Newsroom
We’re normally pretty humble, but here are some things we’ve worked on (or thought about) that we think are worth sharing.
Newsroom
We’re normally pretty humble, but here are some things we’ve worked on (or thought about) that we think are worth sharing.
Vuki Vujasinovic
March 20, 2018
Theranos: What PR can learn from VC

I am loath to publish yet another take on the Theranos debacle. The gradual but absolute demolishing of its trust and value has been well documented. And frankly the, “I told you so” (along with the, “look at all these people who thought it was the best thing since sliced bread but were wrong”) missives are pretty tiring.

But the unfolding does serve as a good reminder about the important role PR and communications professionals play in introducing the world to new technologies.

There are a few lessons all marketing and communications people can take from what we’ve seen unfold with Theranos.

Being picky

I’ve always said that doing startup and tech PR is akin to being a VC. Or to be more specific, the best people doing this type of PR act like venture capitalists.

Of course, we do not invest money. But we do invest the resources we have: our time, knowledge, and credibility.

Anyone worth their salt in startup PR now has their pick of clients to work with. There is far more demand for smart entrepreneurs doing interesting things than there is supply of good agencies.

It can be tempting to hear about the next great thing to change the world, get excited, sign a contract and get going. That passion and bias towards action and speed is good when you work in the communications industry. Especially so when you partner with high-growth disrupters.

Many venture capitalists did their due diligence with Theranos, and decided the technology was not up to scratch. It is incumbent on PR agencies and professionals to do the same.

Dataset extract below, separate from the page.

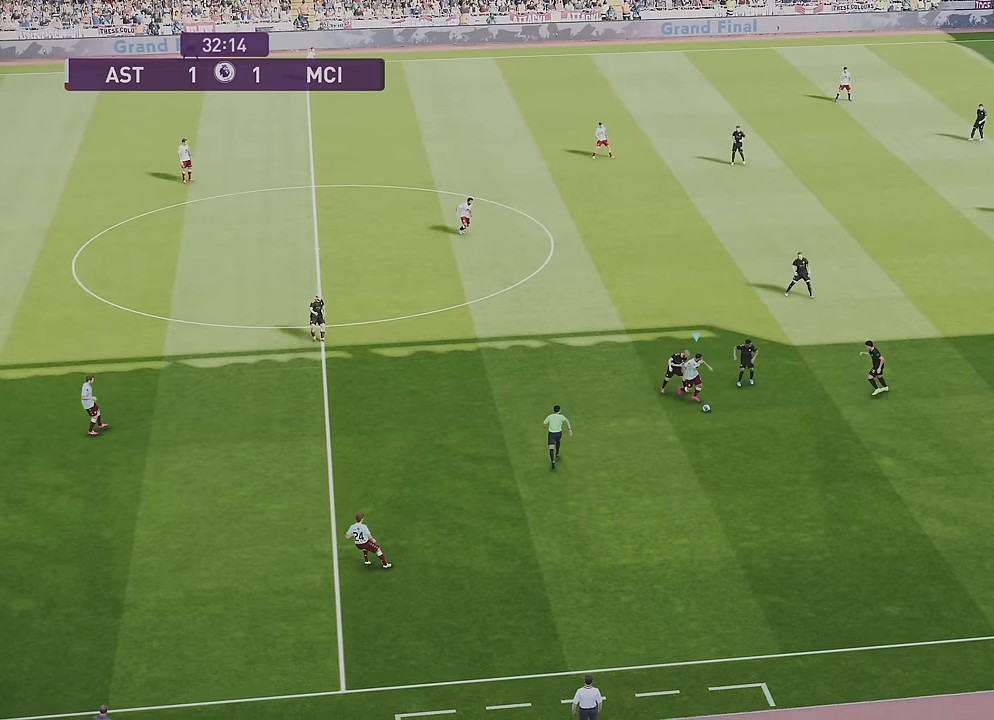
{"buttons": [], "left_stick": "down", "right_stick": "center", "events": []}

Be picky. You aren’t investing money but you are absolutely investing the most valuable resource you have.

If you think this is a silly comparison to make, try this thought experiment out. You promote disruptive new technologies for a living. You help build a lot of excitement about a new startup, whipping up a frenzy in the media and the public. Turns out, it can’t do what you said it would. Then, this happens again. Another startup you have promoted falls apart in a controversial heap. Do you think people will continue to trust you?

How to be selective

You absolutely should listen to the founders and soak up their passion. It’s probably your first port of call when considering representing a new company.

But don’t just take their competitive analysis at face value. Many founders will say they don’t have any competition. That sounds nice, but it’s unlikely to be true. Make sure you:

  • Do your own research.
  • Speak to experts in the field you are looking at delving in to.
  • Actually use the technology.
  • Test out competing platforms, products, or services for yourself.
  • Do not take what you are told at face value.
  • Question everything.

Bravado

If you work in marketing or comms and take one thing from this, it’s that you should be more selective in choosing the startups you work with.

What about once you’re on the books?

Clearly, the chest-beating bravado will only take you so far. In fact, the aggressive style of challenger communication can work in getting you noticed. But it can also be extremely risky, and will rarely continue to work for your client beyond the initial hype cycle.

We’re entering an era where entrepreneurs need to speak in plain and direct language. Of course, have (and share) a grand vision, but don’t bullshit everyone about what you have built.

There is something comforting about a straight-shooting entrepreneur who can articulate where their technology is at today, where they want to take it, and how they will get there.

It’s the role of communications advisors to work with their clients to stop the fake it till you make it approach.

Think like a VC

Of course, marketers and communications professionals in the startup and technology sector have a job to do. But they also have a responsibility — to their own shareholders, to the media, the public, and themselves — to be direct and honest about the new things they introduce to the world.

It can be a difficult job to learn about a new technology that is trying to do something no one has ever done before. Parsing and transmitting these complex ideas is extremely time-intensive, and can be a labor of love.

Uncovering, learning, and sharing new technologies is rewarding and important work. At its best, it is an example of the most important purpose of our industry as communications professionals.

Be a better PR person: think like a VC.